Police initially described the death of 65-year-old Logan Young as a bloody slaying after a fierce struggle but quit calling it a homicide a day later.
"We treated it as a homicide, the most serious, and put the puzzle together," Police Director Larry Godwin said.
Homicide Lt. Joe Scott said police believe Young tripped while carrying a salad and soft drink up a set of stairs and hit his head on an iron railing. The fall onto the railing opened a large gash across the top of Young's head and he dropped to the floor bleeding profusely, Scott said at a news conference.
After lying on the floor for some time, Young got up and walked bleeding through several rooms of his spacious, two-story house before ending up in his second-floor bedroom, Scott added. His housekeeper found the body beside his bed Tuesday morning.
"There was a lot of blood," Scott said.
Young, who was divorced and lived alone, apparently tried to slow the bleeding with towels from the kitchen downstairs and a bathroom upstairs, and two towels soaked with blood were found on the bed.
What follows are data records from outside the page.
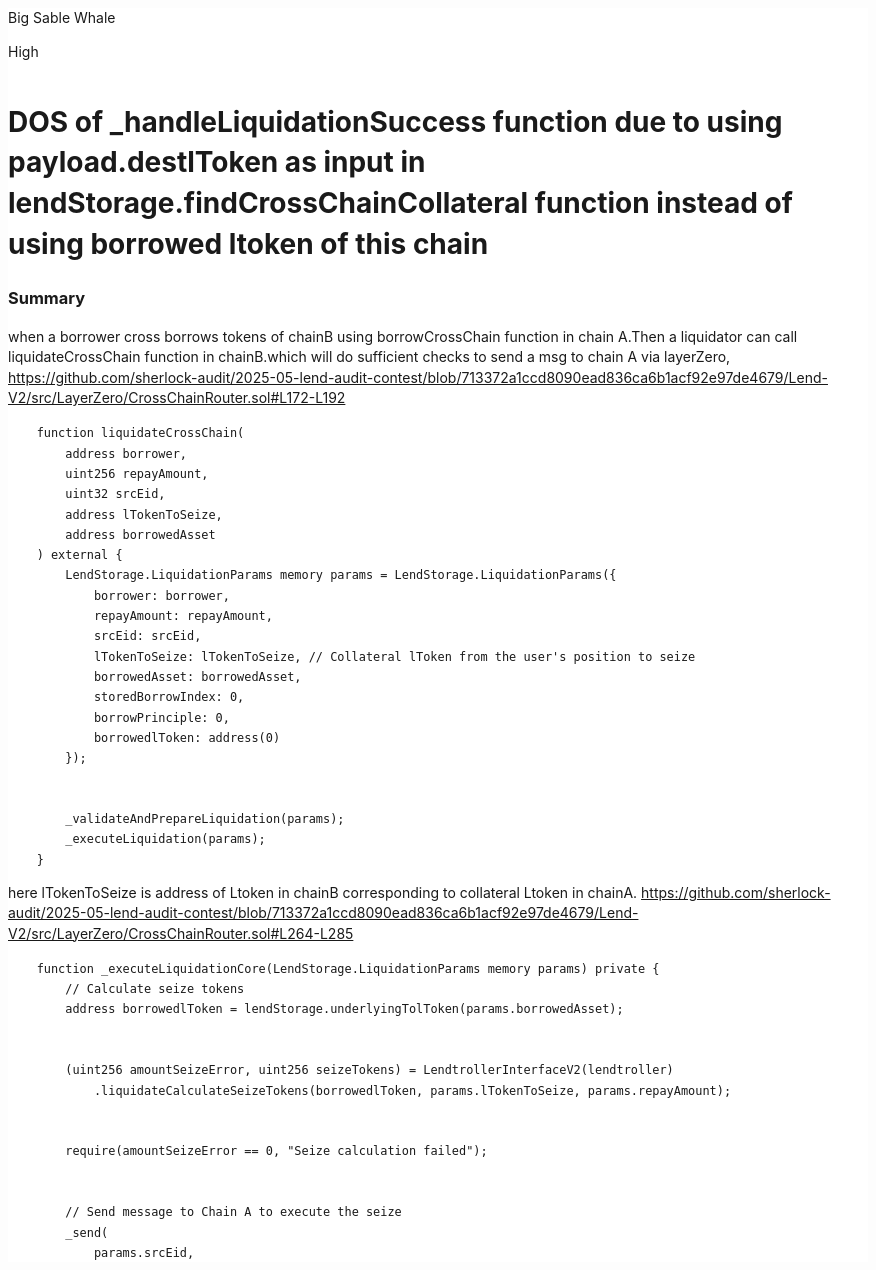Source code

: Big Sable Whale

High

# DOS of _handleLiquidationSuccess function due to using payload.destlToken as input in lendStorage.findCrossChainCollateral function instead of using borrowed ltoken of this chain







### Summary

when a borrower cross borrows tokens of chainB using borrowCrossChain function in chain A.Then a liquidator can call liquidateCrossChain function in chainB.which will do sufficient checks to send a msg to chain A via layerZero,
https://github.com/sherlock-audit/2025-05-lend-audit-contest/blob/713372a1ccd8090ead836ca6b1acf92e97de4679/Lend-V2/src/LayerZero/CrossChainRouter.sol#L172-L192
```solidity
    function liquidateCrossChain(
        address borrower,
        uint256 repayAmount,
        uint32 srcEid,
        address lTokenToSeize,
        address borrowedAsset
    ) external {
        LendStorage.LiquidationParams memory params = LendStorage.LiquidationParams({
            borrower: borrower,
            repayAmount: repayAmount,
            srcEid: srcEid,
            lTokenToSeize: lTokenToSeize, // Collateral lToken from the user's position to seize
            borrowedAsset: borrowedAsset,
            storedBorrowIndex: 0,
            borrowPrinciple: 0,
            borrowedlToken: address(0)
        });


        _validateAndPrepareLiquidation(params);
        _executeLiquidation(params);
    }
```
here lTokenToSeize is address of Ltoken in chainB corresponding to collateral Ltoken in chainA.
https://github.com/sherlock-audit/2025-05-lend-audit-contest/blob/713372a1ccd8090ead836ca6b1acf92e97de4679/Lend-V2/src/LayerZero/CrossChainRouter.sol#L264-L285
```solidity
    function _executeLiquidationCore(LendStorage.LiquidationParams memory params) private {
        // Calculate seize tokens
        address borrowedlToken = lendStorage.underlyingTolToken(params.borrowedAsset);


        (uint256 amountSeizeError, uint256 seizeTokens) = LendtrollerInterfaceV2(lendtroller)
            .liquidateCalculateSeizeTokens(borrowedlToken, params.lTokenToSeize, params.repayAmount);


        require(amountSeizeError == 0, "Seize calculation failed");


        // Send message to Chain A to execute the seize
        _send(
            params.srcEid,
```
He walked past several telephones but didn't place an emergency call, Scott said.
Young, a multimillionaire and longtime Crimson Tide booster, was convicted last year of bribing a high school football coach to steer a top recruit to Alabama. An appeal of the federal conviction on money laundering and conspiracy charges was pending when he died.
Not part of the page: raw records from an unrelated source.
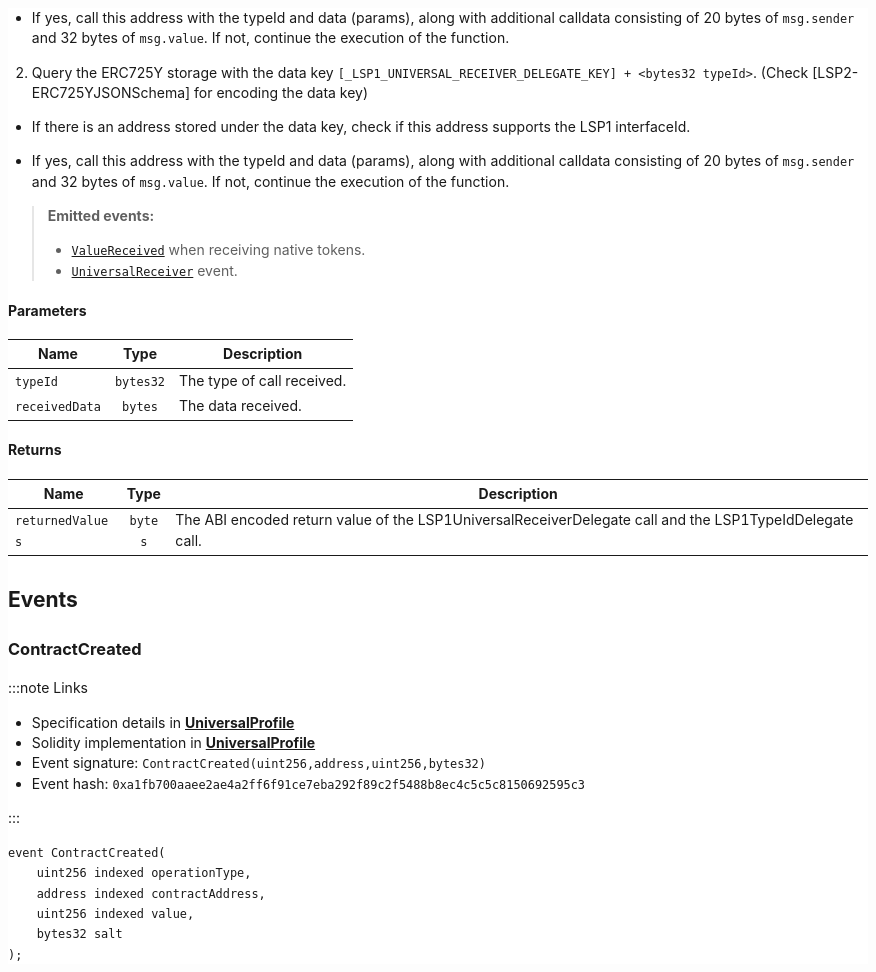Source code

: - If yes, call this address with the typeId and data (params), along with additional calldata consisting of 20 bytes of `msg.sender` and 32 bytes of `msg.value`. If not, continue the execution of the function.

2. Query the ERC725Y storage with the data key `[_LSP1_UNIVERSAL_RECEIVER_DELEGATE_KEY] + <bytes32 typeId>`. (Check [LSP2-ERC725YJSONSchema] for encoding the data key)

- If there is an address stored under the data key, check if this address supports the LSP1 interfaceId.

- If yes, call this address with the typeId and data (params), along with additional calldata consisting of 20 bytes of `msg.sender` and 32 bytes of `msg.value`. If not, continue the execution of the function.

<blockquote>

**Emitted events:**

- [`ValueReceived`](#valuereceived) when receiving native tokens.
- [`UniversalReceiver`](#universalreceiver) event.

</blockquote>

#### Parameters

| Name           |   Type    | Description                |
| -------------- | :-------: | -------------------------- |
| `typeId`       | `bytes32` | The type of call received. |
| `receivedData` |  `bytes`  | The data received.         |

#### Returns

| Name             |  Type   | Description                                                                                             |
| ---------------- | :-----: | ------------------------------------------------------------------------------------------------------- |
| `returnedValues` | `bytes` | The ABI encoded return value of the LSP1UniversalReceiverDelegate call and the LSP1TypeIdDelegate call. |

## Events

### ContractCreated

:::note Links

- Specification details in [**UniversalProfile**](https://github.com/lukso-network/lips/tree/main/LSPs/LSP-3-UniversalProfile-Metadata)
- Solidity implementation in [**UniversalProfile**](https://github.com/lukso-network/lsp-smart-contracts/blob/develop/contracts/UniversalProfile.sol)
- Event signature: `ContractCreated(uint256,address,uint256,bytes32)`
- Event hash: `0xa1fb700aaee2ae4a2ff6f91ce7eba292f89c2f5488b8ec4c5c5c8150692595c3`

:::

```solidity
event ContractCreated(
    uint256 indexed operationType,
    address indexed contractAddress,
    uint256 indexed value,
    bytes32 salt
);
```
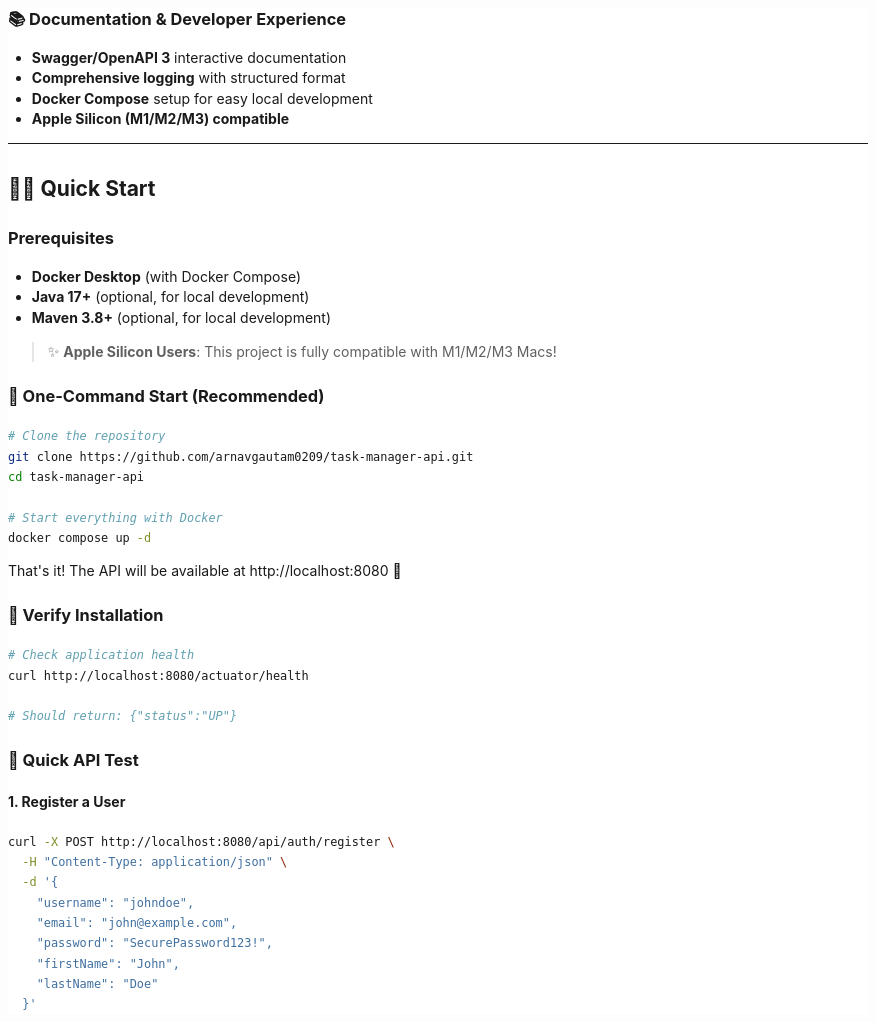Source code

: ### 📚 **Documentation & Developer Experience**
- **Swagger/OpenAPI 3** interactive documentation
- **Comprehensive logging** with structured format
- **Docker Compose** setup for easy local development
- **Apple Silicon (M1/M2/M3) compatible**

---

## 🏃‍♂️ Quick Start

### Prerequisites
- **Docker Desktop** (with Docker Compose)
- **Java 17+** (optional, for local development)
- **Maven 3.8+** (optional, for local development)

> ✨ **Apple Silicon Users**: This project is fully compatible with M1/M2/M3 Macs!

### 🚀 One-Command Start (Recommended)

```bash
# Clone the repository
git clone https://github.com/arnavgautam0209/task-manager-api.git
cd task-manager-api

# Start everything with Docker
docker compose up -d
```

That's it! The API will be available at http://localhost:8080 🎉

### 📝 Verify Installation

```bash
# Check application health
curl http://localhost:8080/actuator/health

# Should return: {"status":"UP"}
```

### 🎯 Quick API Test

#### 1. Register a User
```bash
curl -X POST http://localhost:8080/api/auth/register \
  -H "Content-Type: application/json" \
  -d '{
    "username": "johndoe",
    "email": "john@example.com",
    "password": "SecurePassword123!",
    "firstName": "John",
    "lastName": "Doe"
  }'
```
A recruiting scandal focused on Young played a part in an NCAA investigation that led to sanctions against Alabama in 2002.
Scott said a preliminary report from the medical examiner backed up the crime scene work of his investigators, though police could not say if Young died from blood loss, brain damage or some other cause. The medical examiner was expected to release a report late
Police first described Young's death as a homicide because of the large amount of blood found throughout the house, Godwin said.
Authorities are still waiting for forensic test results and the investigation is classified as ongoing, though investigators are confident of their conclusions, Godwin said.
Scott said investigators began to alter their homicide theory when they could find no blood splatters consistent with an attacker swinging a club, knife or other weapon.
They found no signs of a break-in and money and other valuables in plain view were not disturbed, he said.
Crime scene crews spent most of two days in Young's residence, a stone Tudor house in one of Memphis' most exclusive neighborhoods. Young's son, Logan Young III, 39, lived with his father occasionally but was not at the residence at the time of the accident, Scott said.
Police believe Young died late Monday night or early Tuesday.
Young had a history of heavy drinking, but Scott said investigators did not know if alcohol played a part in the accident. Lawyers who represented Young at the bribery trial said he recently had a kidney transplant and had quit drinking.